Dynamic: license-file

# LinkedInWebScraper

[![CI](https://github.com/ricardogr07/LinkedInWebScraper/actions/workflows/ci.yml/badge.svg)](https://github.com/ricardogr07/LinkedInWebScraper/actions/workflows/ci.yml)
[![Docs](https://github.com/ricardogr07/LinkedInWebScraper/actions/workflows/docs.yml/badge.svg)](https://github.com/ricardogr07/LinkedInWebScraper/actions/workflows/docs.yml)
[![Docs site](https://img.shields.io/badge/docs-GitHub%20Pages-blue)](https://ricardogr07.github.io/LinkedInWebScraper/)
[![Release](https://github.com/ricardogr07/LinkedInWebScraper/actions/workflows/release.yml/badge.svg)](https://github.com/ricardogr07/LinkedInWebScraper/actions/workflows/release.yml)
[![PyPI version](https://img.shields.io/pypi/v/LinkedInWebScraper.svg)](https://pypi.org/project/LinkedInWebScraper/)
[![Python versions](https://img.shields.io/pypi/pyversions/LinkedInWebScraper.svg)](https://pypi.org/project/LinkedInWebScraper/)
[![License](https://img.shields.io/pypi/l/LinkedInWebScraper.svg)](https://github.com/ricardogr07/LinkedInWebScraper/blob/main/LICENSE)

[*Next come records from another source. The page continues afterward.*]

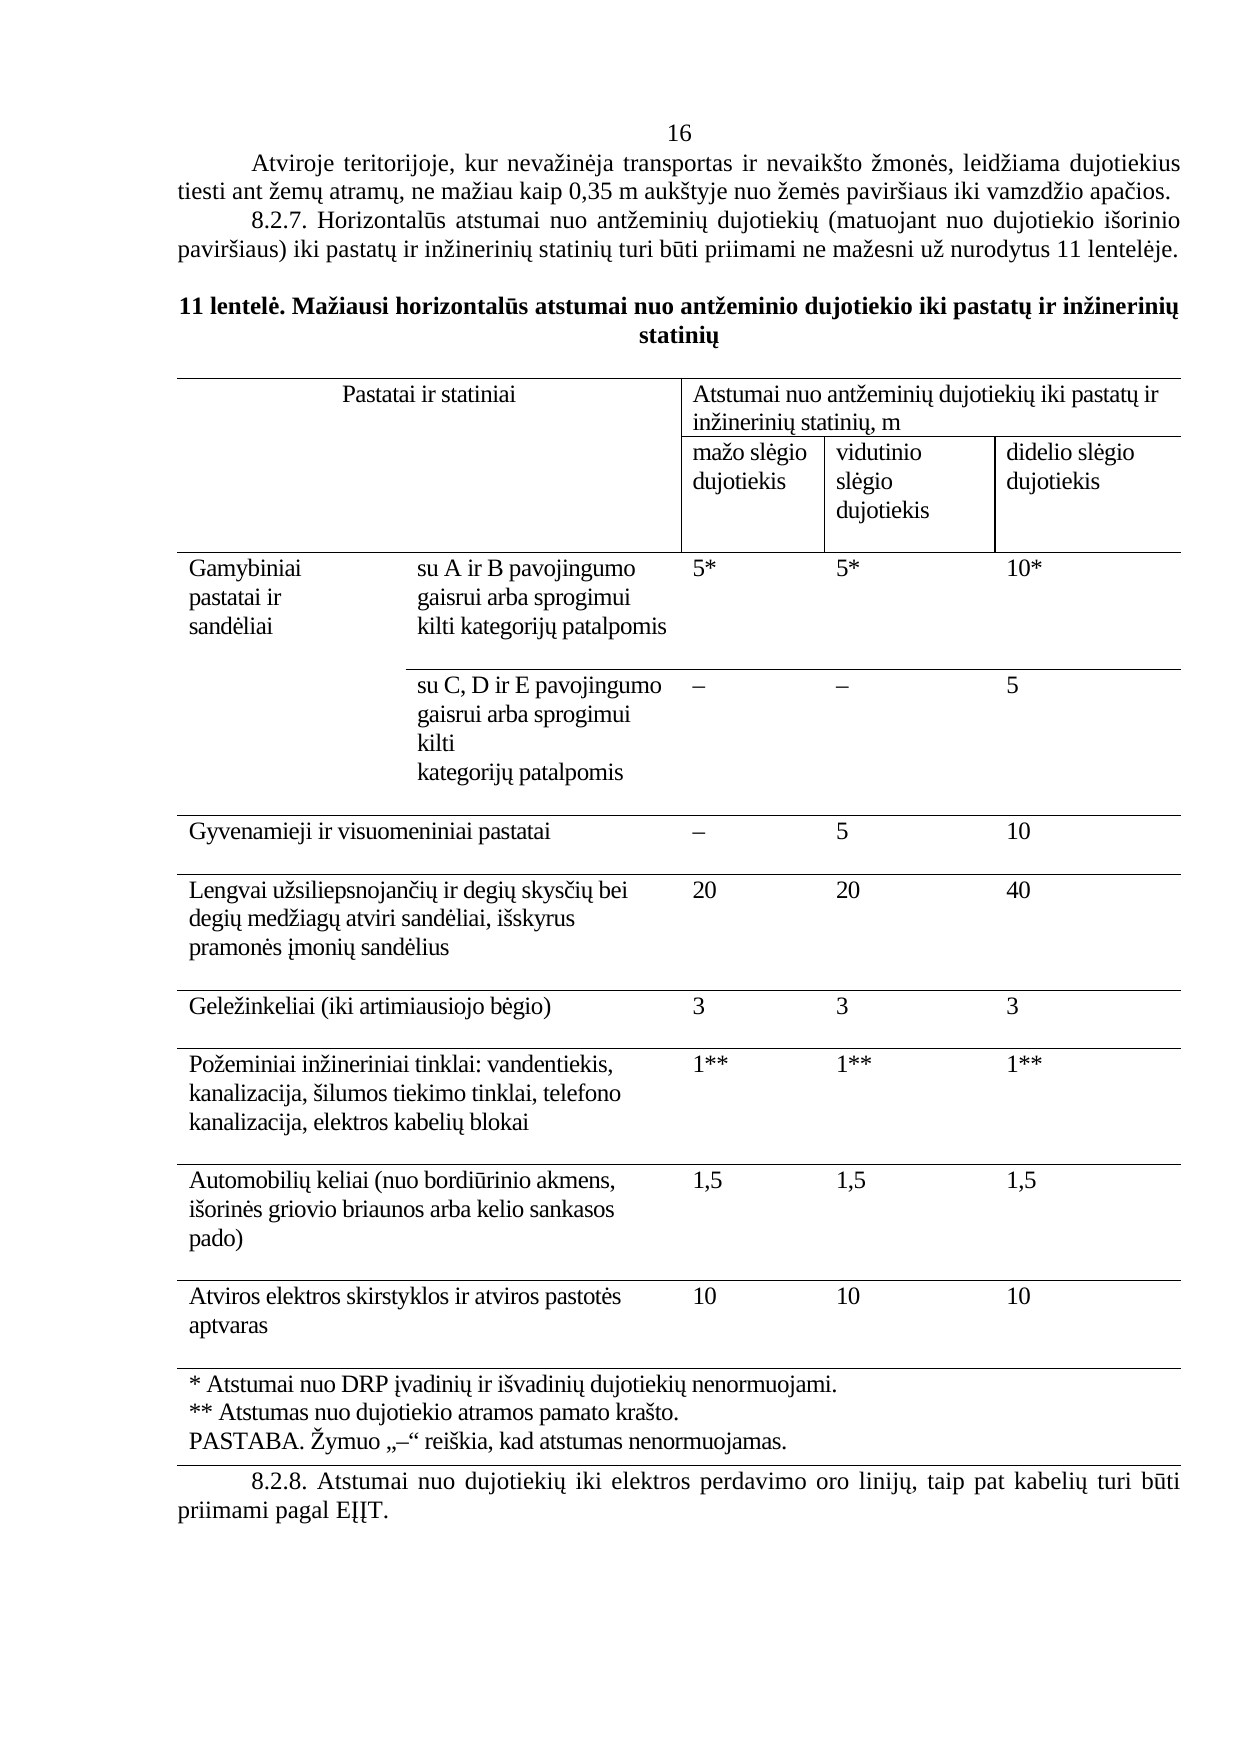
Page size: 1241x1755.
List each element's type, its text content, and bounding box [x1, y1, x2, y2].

table_cell [406, 524, 681, 552]
table_cell [681, 1020, 824, 1048]
table_cell 20 [681, 875, 824, 961]
table_cell [681, 640, 824, 669]
table_cell [681, 1339, 824, 1368]
table_cell mažo slėgio dujotiekis [682, 437, 824, 523]
table_cell [825, 1252, 995, 1280]
table_cell 10 [995, 816, 1181, 845]
table_cell [177, 1136, 406, 1164]
table_cell [681, 1136, 824, 1164]
table_cell [406, 845, 681, 874]
table_cell 3 [681, 991, 824, 1019]
table_cell 40 [995, 875, 1181, 961]
table_cell [406, 1020, 681, 1048]
table_cell [177, 845, 406, 874]
table_cell [825, 640, 995, 669]
table_cell [995, 1252, 1181, 1280]
text Atviroje teritorijoje, kur nevažinėja transportas ir nevaikšto žmonės, leidžiama dujotiekius tiesti ant žemų atramų, ne mažiau kaip 0,35 m aukštyje nuo žemės paviršiaus iki vamzdžio apačios. [177, 148, 1181, 205]
table_cell – [681, 670, 824, 785]
table_cell [406, 640, 681, 669]
table_cell 1** [681, 1049, 824, 1136]
table_cell – [681, 816, 824, 845]
table_cell 5* [825, 553, 995, 639]
text 8.2.8. Atstumai nuo dujotiekių iki elektros perdavimo oro linijų, taip pat kabelių turi būti priimami pagal EĮĮT. [177, 1466, 1181, 1523]
table_cell 1,5 [995, 1165, 1181, 1252]
table_cell didelio slėgio dujotiekis [996, 437, 1181, 523]
table_cell – [825, 670, 995, 785]
table_cell [177, 1339, 406, 1368]
table_cell [825, 1136, 995, 1164]
table_cell [825, 1020, 995, 1048]
table_cell [406, 785, 681, 815]
table_cell [177, 524, 406, 552]
table_cell [825, 1339, 995, 1368]
table_cell Gyvenamieji ir visuomeniniai pastatai [177, 816, 681, 845]
table_cell su C, D ir E pavojingumo gaisrui arba sprogimui kilti kategorijų patalpomis [406, 670, 681, 785]
table_cell [995, 961, 1181, 990]
table_cell 1,5 [825, 1165, 995, 1252]
table_cell 10 [995, 1281, 1181, 1339]
table_cell [995, 1339, 1181, 1368]
table_cell [681, 845, 824, 874]
table_cell [681, 785, 824, 815]
text 8.2.7. Horizontalūs atstumai nuo antžeminių dujotiekių (matuojant nuo dujotiekio išorinio paviršiaus) iki pastatų ir inžinerinių statinių turi būti priimami ne mažesni už nurodytus 11 lentelėje. [177, 205, 1181, 263]
table_cell Gamybiniai pastatai ir sandėliai [177, 553, 406, 815]
table_cell 5 [995, 670, 1181, 785]
table_cell 3 [825, 991, 995, 1019]
table_cell [406, 1339, 681, 1368]
table_cell [406, 961, 681, 990]
table_cell [995, 1020, 1181, 1048]
table_cell [177, 1020, 406, 1048]
table_cell 3 [995, 991, 1181, 1019]
table_cell Geležinkeliai (iki artimiausiojo bėgio) [177, 991, 681, 1019]
table_header Pastatai ir statiniai [177, 379, 681, 523]
table_cell Požeminiai inžineriniai tinklai: vandentiekis, kanalizacija, šilumos tiekimo tinklai, telefono kanalizacija, elektros kabelių blokai [177, 1049, 681, 1136]
table_cell 10* [995, 553, 1181, 639]
table_cell [825, 524, 994, 552]
table_cell su A ir B pavojingumo gaisrui arba sprogimui kilti kategorijų patalpomis [406, 553, 681, 639]
table_cell [825, 785, 995, 815]
table_cell [995, 640, 1181, 669]
table_cell [825, 961, 995, 990]
table_cell Automobilių keliai (nuo bordiūrinio akmens, išorinės griovio briaunos arba kelio sankasos pado) [177, 1165, 681, 1252]
table_cell [406, 1136, 681, 1164]
table_cell 1** [825, 1049, 995, 1136]
table_cell [681, 961, 824, 990]
table_cell [995, 785, 1181, 815]
table_cell 5* [681, 553, 824, 639]
table_cell 10 [681, 1281, 824, 1339]
text 11 lentelė. Mažiausi horizontalūs atstumai nuo antžeminio dujotiekio iki pastatų ir inžinerinių statinių [177, 291, 1181, 349]
table_cell 5 [825, 816, 995, 845]
table_cell * Atstumai nuo DRP įvadinių ir išvadinių dujotiekių nenormuojami. ** Atstumas nuo dujotiekio atramos pamato krašto. PASTABA. Žymuo „–“ reiškia, kad atstumas nenormuojamas. [177, 1369, 1181, 1465]
table_cell [995, 1136, 1181, 1164]
table_cell [995, 845, 1181, 874]
table_cell [177, 1252, 406, 1280]
table_cell 1** [995, 1049, 1181, 1136]
table_cell vidutinio slėgio dujotiekis [825, 437, 994, 523]
table_cell 1,5 [681, 1165, 824, 1252]
table_cell [177, 961, 406, 990]
table_cell [996, 524, 1181, 552]
table_cell [825, 845, 995, 874]
table_cell Atviros elektros skirstyklos ir atviros pastotės aptvaras [177, 1281, 681, 1339]
table_cell [681, 1252, 824, 1280]
table_cell [406, 1252, 681, 1280]
table_cell Lengvai užsiliepsnojančių ir degių skysčių bei degių medžiagų atviri sandėliai, išskyrus pramonės įmonių sandėlius [177, 875, 681, 961]
table_header Atstumai nuo antžeminių dujotiekių iki pastatų ir inžinerinių statinių, m [682, 379, 1181, 436]
table_cell [682, 524, 824, 552]
table_cell 10 [825, 1281, 995, 1339]
table_cell 20 [825, 875, 995, 961]
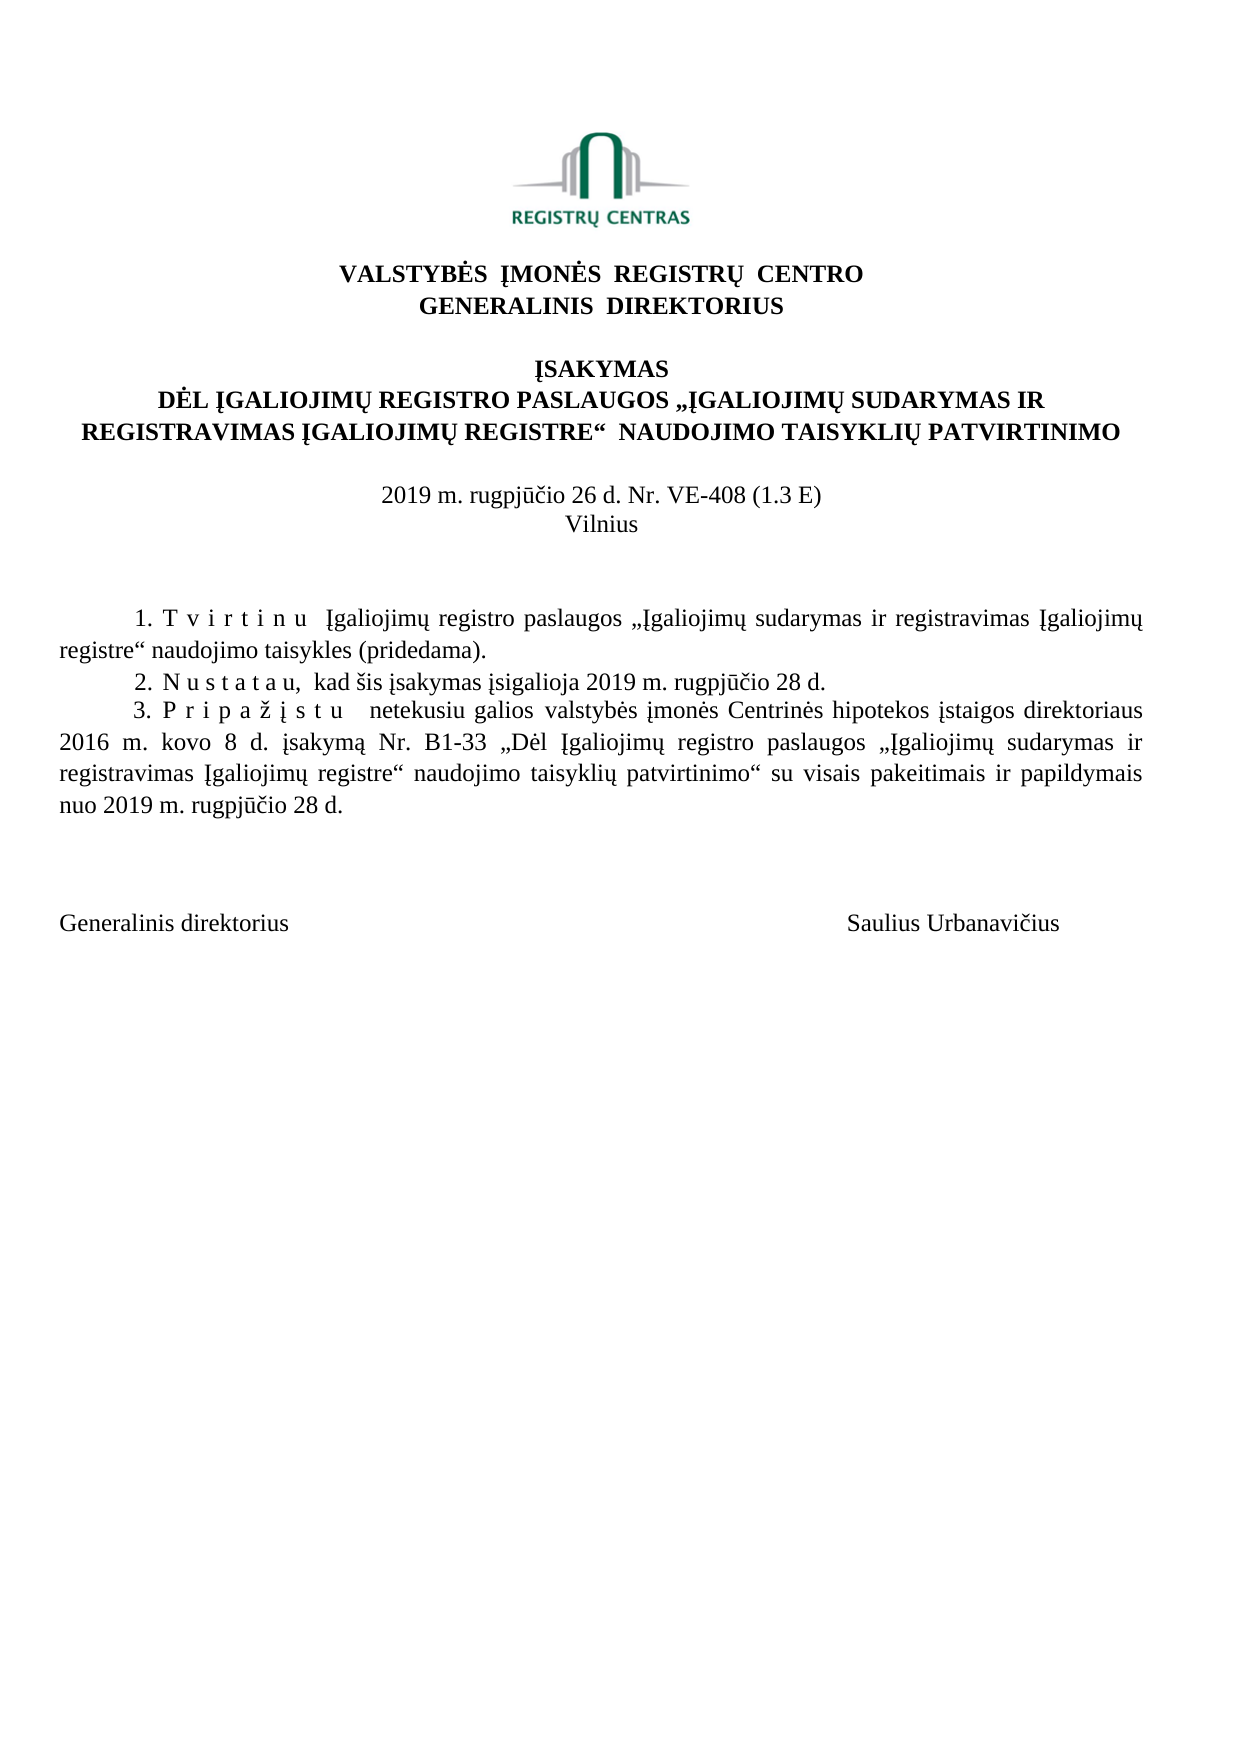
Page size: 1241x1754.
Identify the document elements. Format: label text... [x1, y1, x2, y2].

text DĖL ĮGALIOJIMŲ REGISTRO PASLAUGOS „ĮGALIOJIMŲ SUDARYMAS IR REGISTRAVIMAS ĮGALIOJIMŲ REGISTRE“ NAUDOJIMO TAISYKLIŲ PATVIRTINIMO [59, 385, 1144, 446]
text 3. P r i p a ž į s t u netekusiu galios valstybės įmonės Centrinės hipotekos įstaigos direktoriaus 2016 m. kovo 8 d. įsakymą Nr. B1-33 „Dėl Įgaliojimų registro paslaugos „Įgaliojimų sudarymas ir registravimas Įgaliojimų registre“ naudojimo taisyklių patvirtinimo“ su visais pakeitimais ir papildymais nuo 2019 m. rugpjūčio 28 d. [59, 695, 1144, 819]
text Vilnius [59, 509, 1144, 538]
text 1. T v i r t i n u Įgaliojimų registro paslaugos „Įgaliojimų sudarymas ir registravimas Įgaliojimų registre“ naudojimo taisykles (pridedama). [59, 603, 1144, 664]
text GENERALINIS DIREKTORIUS [59, 291, 1144, 319]
text VALSTYBĖS ĮMONĖS REGISTRŲ CENTRO [59, 259, 1144, 288]
text 2. N u s t a t a u, kad šis įsakymas įsigalioja 2019 m. rugpjūčio 28 d. [134, 667, 1144, 695]
text 2019 m. rugpjūčio 26 d. Nr. VE-408 (1.3 E) [59, 480, 1144, 509]
text ĮSAKYMAS [59, 354, 1144, 383]
text Generalinis direktorius Saulius Urbanavičius [59, 908, 1144, 937]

LinkedInWebScraper is a production-minded Python library and scheduled job runner for collecting LinkedIn job listings, normalizing the data, persisting run history, and exporting reusable datasets.

## Highlights

- Canonical package namespace under `linkedin_web_scraper`
- Typed programmatic config for single scrapes and TOML runtime config for CLI and scheduled runs
- Managed artifacts under `artifacts/jobs`, `artifacts/logs`, and `artifacts/state`
- SQLite-backed persistence through a clean application storage port
- Package CLI with `scrape once`, `scrape daily`, `export`, and `--dry-run`
- Optional OpenAI enrichment built on the current Responses API
- Runnable examples under `examples/`
- Auto release automation that waits for green CI and Docs runs on `main`

## Install

```bash
pip install LinkedInWebScraper
pip install LinkedInWebScraper[openai]
pip install -e .[dev]
```

## Quickstart

```python
from linkedin_web_scraper import (
    JobScraperConfig,
    LinkedInJobScraper,
    RemoteType,
    configure_logging,
)

logger = configure_logging(filename="example.log")
config = JobScraperConfig(
    position="Data Analyst",
    location="San Francisco",
    remote=RemoteType.REMOTE,
)

jobs = LinkedInJobScraper(logger=logger, config=config).run()
print(jobs.head())
```

## Examples

Run the example scripts from `examples/`:

```bash
python examples/example.py
python examples/example_advanced_config.py
python examples/example_openai.py
```

The OpenAI example requires `OPENAI_API_KEY` in the environment.

## CLI Runtime

```bash
linkedin-webscraper scrape once --dry-run
linkedin-webscraper scrape daily
linkedin-webscraper export --run-id <run-id>
```

Use `runtime.example.toml` as the template for a real `runtime.toml`. The root runtime scripts remain available for the daily and once workflows:

```bash
python main.py
python process_ds_jobs.py
```

## Docs

- [Getting Started](docs/getting-started.md)
- [Configuration](docs/configuration.md)
- [Runtime and Deployment](docs/runtime.md)
- [Release and Automation](docs/development/release-and-automation.md)
- [Validation](docs/development/validation.md)
- [API Reference](docs/api.md)

## Development

Run the local gate before risky pushes or merges:

```bash
python -m tox -e preflight
```

For a faster smoke-only path:

```bash
python -m tox -e smoke
```

The detailed validation matrix and release flow live in `docs/development/validation.md` and `docs/development/release-and-automation.md`.

## License

This project is licensed under the MIT License.